EL PAÍS: With a deaf choir, Gustavo Dudamel’s ‘Fidelio’ brings the audience closer to Beethoven
Excerpt by Luis Pablo Beauregard for El País, published April 13, 2022
“Umba, umba, umba, umba...,” “a little more yammmmajajaja” - Gustavo Dudamel is all onomatopoeia.
“Standing before the Los Angeles Philharmonic, the 41 year-old Venezuelan orchestra conductor is pushing through the final details of the rehearsals of Fidelio, the only opera Beethoven composed. It premiered on Thursday at the Walt Disney Concert Hall with actors and a choir of deaf people.
“The idea of staging Fidelio with deaf actors who could reflect Beethoven’s inner torment at losing his hearing was first developed by the Venezuelan conductor in 2018 together with his wife, Spanish actress María Valverde.
“That silence in which he was immersed gave him the ability to write music that is still avant-garde today,” says Dudamel.
“Soon the project involved Los Angeles’ Deaf West Theatre company, renowned for its role in musicals, films and series since 1991. The Manos Blancas Choir, made up of 12 deaf artists from the city of Barquisimeto (Venezuela, also the city where Dudamel was born), also joined the production.

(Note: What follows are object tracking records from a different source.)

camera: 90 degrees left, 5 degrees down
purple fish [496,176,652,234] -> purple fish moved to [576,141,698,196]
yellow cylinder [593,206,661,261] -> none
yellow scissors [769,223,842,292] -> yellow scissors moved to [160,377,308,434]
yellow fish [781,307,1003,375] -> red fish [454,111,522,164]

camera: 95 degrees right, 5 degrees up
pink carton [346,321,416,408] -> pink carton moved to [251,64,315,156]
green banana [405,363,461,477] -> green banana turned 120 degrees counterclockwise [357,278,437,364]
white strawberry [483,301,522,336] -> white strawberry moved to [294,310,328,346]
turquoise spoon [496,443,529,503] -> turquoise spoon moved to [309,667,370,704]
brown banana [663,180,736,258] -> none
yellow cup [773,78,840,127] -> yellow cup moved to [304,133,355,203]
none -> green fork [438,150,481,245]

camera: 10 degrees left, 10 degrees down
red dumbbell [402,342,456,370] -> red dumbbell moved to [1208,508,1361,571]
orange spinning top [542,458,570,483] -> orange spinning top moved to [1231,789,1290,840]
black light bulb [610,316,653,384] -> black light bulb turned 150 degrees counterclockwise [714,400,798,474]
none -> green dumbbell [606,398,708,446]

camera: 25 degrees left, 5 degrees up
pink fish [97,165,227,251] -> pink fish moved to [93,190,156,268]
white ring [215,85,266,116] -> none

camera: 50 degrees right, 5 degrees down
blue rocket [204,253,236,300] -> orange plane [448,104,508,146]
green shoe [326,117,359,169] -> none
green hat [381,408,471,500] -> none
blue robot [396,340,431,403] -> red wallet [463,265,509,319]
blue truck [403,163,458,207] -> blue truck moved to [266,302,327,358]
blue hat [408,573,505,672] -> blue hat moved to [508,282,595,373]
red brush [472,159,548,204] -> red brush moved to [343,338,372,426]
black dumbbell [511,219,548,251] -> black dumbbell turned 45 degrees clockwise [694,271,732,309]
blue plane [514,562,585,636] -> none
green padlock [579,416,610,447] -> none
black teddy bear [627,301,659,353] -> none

On stage, the audience witnesses a world with a mix of hearing and deaf people.”
“‘It’s a way of educating us to in being open to worlds we’re not used to. The collaboration of everyone leads to understanding the language of the soul in an opera,’ says Maria Valverde, co-chair of the Dudamel Foundation who is directing a documentary about the Manos Blancas Choir.”